Mis hijos llegaron a Madrid con Mario en diciembre de 1982 a pasar Navidades e iniciar el nuevo año 1983, festejar el encuentro con amigos y proyectar su nueva vida en esta gran ciudad. El año lectivo estaba justo en el punto medio, razón por la cual los matriculé en el colegio escandinavo de madrid en la moraleja, donde yo daba clases de arte, para que pudieran terminar su programación sueca y el cambio no fuera tan brusco.

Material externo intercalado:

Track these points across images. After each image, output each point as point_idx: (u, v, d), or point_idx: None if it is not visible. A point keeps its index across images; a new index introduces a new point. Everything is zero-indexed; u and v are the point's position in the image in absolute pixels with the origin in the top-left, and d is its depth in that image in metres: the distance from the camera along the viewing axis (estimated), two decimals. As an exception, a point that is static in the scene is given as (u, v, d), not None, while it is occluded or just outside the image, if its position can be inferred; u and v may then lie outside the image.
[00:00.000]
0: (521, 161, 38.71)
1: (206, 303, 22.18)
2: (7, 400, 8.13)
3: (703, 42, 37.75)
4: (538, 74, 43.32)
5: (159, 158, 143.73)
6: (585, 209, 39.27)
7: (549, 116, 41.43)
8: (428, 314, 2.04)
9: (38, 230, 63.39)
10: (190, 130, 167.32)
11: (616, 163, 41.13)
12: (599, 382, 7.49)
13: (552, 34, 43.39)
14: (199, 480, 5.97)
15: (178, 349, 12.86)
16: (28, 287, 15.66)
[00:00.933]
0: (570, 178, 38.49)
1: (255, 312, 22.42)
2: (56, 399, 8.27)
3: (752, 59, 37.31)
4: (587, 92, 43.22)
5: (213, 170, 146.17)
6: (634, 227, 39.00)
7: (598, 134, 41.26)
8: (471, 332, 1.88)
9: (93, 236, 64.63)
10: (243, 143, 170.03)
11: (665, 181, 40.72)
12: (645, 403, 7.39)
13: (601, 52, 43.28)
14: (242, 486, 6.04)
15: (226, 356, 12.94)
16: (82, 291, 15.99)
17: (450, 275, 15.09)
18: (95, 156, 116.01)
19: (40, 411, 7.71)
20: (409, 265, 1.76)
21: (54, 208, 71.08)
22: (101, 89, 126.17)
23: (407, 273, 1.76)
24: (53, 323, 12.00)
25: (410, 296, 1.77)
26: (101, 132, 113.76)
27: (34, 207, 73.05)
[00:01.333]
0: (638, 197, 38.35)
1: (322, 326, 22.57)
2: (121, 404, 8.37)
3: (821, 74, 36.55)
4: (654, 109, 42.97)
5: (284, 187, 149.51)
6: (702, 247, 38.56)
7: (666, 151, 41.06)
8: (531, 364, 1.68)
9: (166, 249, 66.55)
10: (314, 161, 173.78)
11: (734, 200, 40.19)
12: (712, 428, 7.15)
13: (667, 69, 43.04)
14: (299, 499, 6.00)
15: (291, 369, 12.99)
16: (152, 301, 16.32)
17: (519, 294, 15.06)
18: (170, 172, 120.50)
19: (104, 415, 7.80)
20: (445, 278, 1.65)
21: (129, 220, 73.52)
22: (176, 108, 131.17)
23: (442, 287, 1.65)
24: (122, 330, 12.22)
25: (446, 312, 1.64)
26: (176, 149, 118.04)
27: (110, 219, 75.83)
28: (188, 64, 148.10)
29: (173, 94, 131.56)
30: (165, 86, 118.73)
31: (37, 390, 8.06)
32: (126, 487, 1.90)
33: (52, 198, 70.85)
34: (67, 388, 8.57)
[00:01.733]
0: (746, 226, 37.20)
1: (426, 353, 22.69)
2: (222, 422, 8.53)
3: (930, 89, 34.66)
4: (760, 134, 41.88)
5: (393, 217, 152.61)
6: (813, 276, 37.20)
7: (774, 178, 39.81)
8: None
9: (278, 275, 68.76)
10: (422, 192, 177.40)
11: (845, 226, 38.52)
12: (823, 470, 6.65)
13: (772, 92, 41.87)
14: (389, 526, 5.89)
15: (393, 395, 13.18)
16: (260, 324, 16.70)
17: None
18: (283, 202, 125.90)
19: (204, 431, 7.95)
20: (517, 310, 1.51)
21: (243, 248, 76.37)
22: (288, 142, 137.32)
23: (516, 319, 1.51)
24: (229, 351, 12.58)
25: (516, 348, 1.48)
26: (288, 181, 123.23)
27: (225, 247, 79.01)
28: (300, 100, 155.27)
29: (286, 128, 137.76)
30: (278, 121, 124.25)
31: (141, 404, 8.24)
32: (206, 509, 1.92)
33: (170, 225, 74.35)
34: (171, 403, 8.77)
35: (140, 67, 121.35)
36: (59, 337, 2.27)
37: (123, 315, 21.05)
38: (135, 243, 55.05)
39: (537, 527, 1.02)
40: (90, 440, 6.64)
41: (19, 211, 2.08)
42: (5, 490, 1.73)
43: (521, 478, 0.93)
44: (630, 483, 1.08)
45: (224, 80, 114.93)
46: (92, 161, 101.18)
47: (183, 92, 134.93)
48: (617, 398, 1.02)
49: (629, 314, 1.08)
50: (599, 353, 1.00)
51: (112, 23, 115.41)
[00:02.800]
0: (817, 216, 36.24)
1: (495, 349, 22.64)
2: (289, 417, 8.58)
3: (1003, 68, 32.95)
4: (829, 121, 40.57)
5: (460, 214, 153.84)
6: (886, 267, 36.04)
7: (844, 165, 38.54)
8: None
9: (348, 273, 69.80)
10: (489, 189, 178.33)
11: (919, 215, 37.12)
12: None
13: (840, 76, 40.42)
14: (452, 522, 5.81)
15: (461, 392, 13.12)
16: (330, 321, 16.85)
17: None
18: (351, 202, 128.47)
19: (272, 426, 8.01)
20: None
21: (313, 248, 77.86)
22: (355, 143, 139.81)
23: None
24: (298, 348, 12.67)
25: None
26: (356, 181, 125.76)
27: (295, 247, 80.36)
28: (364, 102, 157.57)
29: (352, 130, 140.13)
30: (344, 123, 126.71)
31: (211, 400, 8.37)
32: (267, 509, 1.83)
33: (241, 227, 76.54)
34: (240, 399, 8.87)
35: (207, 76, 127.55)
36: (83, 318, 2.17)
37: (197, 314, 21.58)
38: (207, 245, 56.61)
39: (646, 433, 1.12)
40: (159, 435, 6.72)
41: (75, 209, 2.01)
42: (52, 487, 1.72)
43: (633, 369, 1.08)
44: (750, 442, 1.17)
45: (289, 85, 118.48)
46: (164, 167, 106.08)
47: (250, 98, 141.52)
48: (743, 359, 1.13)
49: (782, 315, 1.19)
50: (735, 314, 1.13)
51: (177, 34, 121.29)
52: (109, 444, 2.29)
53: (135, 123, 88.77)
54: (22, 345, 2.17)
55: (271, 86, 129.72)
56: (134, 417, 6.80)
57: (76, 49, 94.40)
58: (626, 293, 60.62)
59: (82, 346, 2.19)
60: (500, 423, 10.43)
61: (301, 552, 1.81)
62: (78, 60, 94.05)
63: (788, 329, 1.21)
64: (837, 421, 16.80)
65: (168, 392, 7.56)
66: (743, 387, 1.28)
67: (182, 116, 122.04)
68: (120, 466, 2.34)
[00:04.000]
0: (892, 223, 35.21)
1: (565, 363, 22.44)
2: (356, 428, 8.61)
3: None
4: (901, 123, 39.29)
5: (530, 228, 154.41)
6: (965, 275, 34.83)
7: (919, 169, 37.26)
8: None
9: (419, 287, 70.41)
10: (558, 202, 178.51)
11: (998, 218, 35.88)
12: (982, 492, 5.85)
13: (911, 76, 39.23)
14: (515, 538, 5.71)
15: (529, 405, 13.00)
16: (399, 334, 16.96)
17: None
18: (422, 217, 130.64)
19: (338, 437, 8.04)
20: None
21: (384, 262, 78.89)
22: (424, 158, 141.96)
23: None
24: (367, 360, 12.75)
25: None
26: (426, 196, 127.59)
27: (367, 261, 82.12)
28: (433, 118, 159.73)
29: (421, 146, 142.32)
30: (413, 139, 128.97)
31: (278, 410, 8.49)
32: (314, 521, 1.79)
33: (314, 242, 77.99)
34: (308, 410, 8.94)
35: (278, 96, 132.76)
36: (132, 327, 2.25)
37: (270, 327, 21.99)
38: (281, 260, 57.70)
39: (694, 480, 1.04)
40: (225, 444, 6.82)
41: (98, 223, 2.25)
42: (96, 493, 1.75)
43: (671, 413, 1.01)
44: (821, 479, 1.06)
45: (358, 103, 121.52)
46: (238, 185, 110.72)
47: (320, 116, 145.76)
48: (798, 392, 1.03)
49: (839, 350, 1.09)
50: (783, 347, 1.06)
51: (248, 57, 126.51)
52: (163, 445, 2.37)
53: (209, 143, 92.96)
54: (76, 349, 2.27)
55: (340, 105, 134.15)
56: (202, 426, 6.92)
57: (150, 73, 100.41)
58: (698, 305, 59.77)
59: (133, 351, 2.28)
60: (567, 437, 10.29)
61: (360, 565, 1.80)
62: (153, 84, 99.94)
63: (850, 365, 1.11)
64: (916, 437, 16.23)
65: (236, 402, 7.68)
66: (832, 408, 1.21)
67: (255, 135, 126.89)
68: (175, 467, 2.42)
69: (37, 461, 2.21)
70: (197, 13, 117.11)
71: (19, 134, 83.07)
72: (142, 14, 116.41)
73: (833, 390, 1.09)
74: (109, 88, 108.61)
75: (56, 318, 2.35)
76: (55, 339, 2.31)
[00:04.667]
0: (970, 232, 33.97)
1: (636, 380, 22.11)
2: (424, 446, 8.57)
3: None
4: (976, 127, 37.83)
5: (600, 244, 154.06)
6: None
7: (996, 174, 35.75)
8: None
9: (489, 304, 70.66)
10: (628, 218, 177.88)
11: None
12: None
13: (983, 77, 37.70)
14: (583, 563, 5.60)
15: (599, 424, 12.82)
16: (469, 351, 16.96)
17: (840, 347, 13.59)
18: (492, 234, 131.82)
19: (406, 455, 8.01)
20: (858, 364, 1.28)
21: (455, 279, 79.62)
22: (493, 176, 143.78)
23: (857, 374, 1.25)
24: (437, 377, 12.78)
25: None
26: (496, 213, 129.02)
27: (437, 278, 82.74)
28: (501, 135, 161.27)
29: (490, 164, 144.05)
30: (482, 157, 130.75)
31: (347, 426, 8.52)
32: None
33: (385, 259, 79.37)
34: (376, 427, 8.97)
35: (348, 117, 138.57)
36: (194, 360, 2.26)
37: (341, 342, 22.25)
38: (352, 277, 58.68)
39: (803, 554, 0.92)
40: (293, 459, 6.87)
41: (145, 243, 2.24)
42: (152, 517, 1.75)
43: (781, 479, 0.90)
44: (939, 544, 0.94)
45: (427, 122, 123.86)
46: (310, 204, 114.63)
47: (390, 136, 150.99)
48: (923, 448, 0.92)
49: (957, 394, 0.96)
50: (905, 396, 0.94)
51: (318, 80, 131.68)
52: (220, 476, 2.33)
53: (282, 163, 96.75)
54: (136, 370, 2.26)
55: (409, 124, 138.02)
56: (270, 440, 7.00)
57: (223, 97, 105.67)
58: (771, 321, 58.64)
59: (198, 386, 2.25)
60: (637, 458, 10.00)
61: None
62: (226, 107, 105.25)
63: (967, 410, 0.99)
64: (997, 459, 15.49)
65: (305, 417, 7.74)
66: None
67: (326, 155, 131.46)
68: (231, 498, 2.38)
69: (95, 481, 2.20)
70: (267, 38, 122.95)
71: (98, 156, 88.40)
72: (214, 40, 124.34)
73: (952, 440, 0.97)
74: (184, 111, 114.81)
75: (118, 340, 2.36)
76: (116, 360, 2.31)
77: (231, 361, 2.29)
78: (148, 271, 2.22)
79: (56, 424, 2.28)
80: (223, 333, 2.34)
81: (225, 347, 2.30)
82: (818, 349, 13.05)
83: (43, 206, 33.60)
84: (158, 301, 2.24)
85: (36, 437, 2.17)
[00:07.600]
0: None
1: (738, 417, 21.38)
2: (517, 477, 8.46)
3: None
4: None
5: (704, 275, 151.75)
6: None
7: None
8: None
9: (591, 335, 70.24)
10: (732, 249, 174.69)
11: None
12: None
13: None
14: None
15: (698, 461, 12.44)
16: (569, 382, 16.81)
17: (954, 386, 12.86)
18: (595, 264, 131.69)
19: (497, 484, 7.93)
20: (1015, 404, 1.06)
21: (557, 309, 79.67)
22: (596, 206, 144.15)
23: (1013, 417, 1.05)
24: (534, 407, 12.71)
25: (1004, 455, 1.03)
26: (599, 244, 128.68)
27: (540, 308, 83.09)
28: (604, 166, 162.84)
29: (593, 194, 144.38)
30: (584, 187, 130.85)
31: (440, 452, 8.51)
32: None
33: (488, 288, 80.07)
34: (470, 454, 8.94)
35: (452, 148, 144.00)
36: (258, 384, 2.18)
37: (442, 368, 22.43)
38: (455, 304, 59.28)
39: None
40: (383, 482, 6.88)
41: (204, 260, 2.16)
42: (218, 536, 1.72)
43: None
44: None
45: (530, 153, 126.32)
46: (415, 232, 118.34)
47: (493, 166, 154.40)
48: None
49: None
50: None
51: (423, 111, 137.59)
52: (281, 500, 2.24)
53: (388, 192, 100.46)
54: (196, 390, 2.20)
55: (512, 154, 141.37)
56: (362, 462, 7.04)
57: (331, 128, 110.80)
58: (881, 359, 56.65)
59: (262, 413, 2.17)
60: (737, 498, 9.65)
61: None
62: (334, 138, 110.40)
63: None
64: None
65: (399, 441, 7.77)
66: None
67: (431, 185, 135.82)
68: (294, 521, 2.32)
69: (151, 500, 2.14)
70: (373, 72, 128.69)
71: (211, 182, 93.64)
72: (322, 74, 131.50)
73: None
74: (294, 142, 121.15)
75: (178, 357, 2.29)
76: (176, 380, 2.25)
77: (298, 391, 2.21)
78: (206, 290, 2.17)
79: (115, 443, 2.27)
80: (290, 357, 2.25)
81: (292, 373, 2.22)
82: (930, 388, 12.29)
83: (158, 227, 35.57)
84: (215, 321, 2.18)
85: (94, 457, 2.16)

Organicé con una pareja de profesores del colegio, ella danesa, profesora de idiomas, y su compañero, profesor de español, que vivían cerca de la plaza de Olavide, para que llevaran y trajeran a mis hijos del colegio cada día, ya que yo no permanecía allí una vez que terminaban mis clases. Estos profesores, tenían también sus dos hijas en el colegio por lo que pensé que aquéllos desplazamientos podían ser agradables. Luego comprobé que esos viajes no eran muy felices para mis hijos. Así transcurrieron los días escolares en el segundo semestre de este año lectivo tan peculiar.
En esa época yo trabajaba en Argüelles, en un semisótano de la calle santa cruz de marcenado, donde compartíamos los distintos talleres de arte, un taller literario, cursos de expresión corporal y los talleres de arte para niños y jóvenes que impartía yo. Aquí teníamos un número significativo de alumnos, la guía del ocio publicitaba nuestros cursos, y los espacios; a pesar de de no tener mucha luz, fueron muy bien acogidos por alumnos, padres y a los profesores nos entusiasmó tan buena acogida.
Por aquí pasaron algunos de los amigos de mis hijos, como los hijos de los directores del colegio sueco, Nina y Erik, y algunos amigos con los que ya formaban una pequeña pandilla. Los sabados por la mañana, nos desplazábamos al taller temprano para disponer el mobiliario antes de que llegaran los alumnos, solíamos desayunar en la cafetería situada justo al lado. De regreso a casa realizábamos las compras para fin de semana en nuestro querido y popular mercado de Chueca, eran tiempos tan diferentes, un barrio castizo, unos bares tradicionales como el famoso Santander en la esquina de Pelayo y Augusto Figueroa.
Comprábamos el hígado para nuestro gato en la casquería que tenía una increíble variedad de víceras, orejas y patitas de cerdo, ceso, corazón, y muchas más curiosidades que yo desconocía en mi gastronomía. Además de la casquería, la disposición y exhibición en los puestos, provocaban en mi y en mis hijos, una curiosidad inusitada. Me imaginaba cenas pantagruélicas sólo de entrañas, bodegones de cerdos o pequeños cochinillos mordiendo esas guindillas y dorados en los fogones de leña, decorados con rábanos gigantes, gajos frescos de apio o perejiles de un verde intenso.
Me venía a mi mente mi compañera de universidad, mi querida Tatá que pintaba aquéllos bodegones exuberantes y la imaginaba eligiendo sus trofeos y llenando sus cestas y canastos con todo tipo de texturas, formas y sensualidades hipnóticas. La imaginaba colocando entre los paños de razo color malva o verde nilo una cabeza de cerdo que por el tamaño parecían cabezas de jabalí, con los ojos entreabiertos y aún sufrientes, acompañándolos con pimientos brillantes, tomates carnosos hojas de lechugas tan tiernas como los repollos, las coliflores blancas y los brócolis arracimados y recién cortados en un huerto lindando con el paraíso.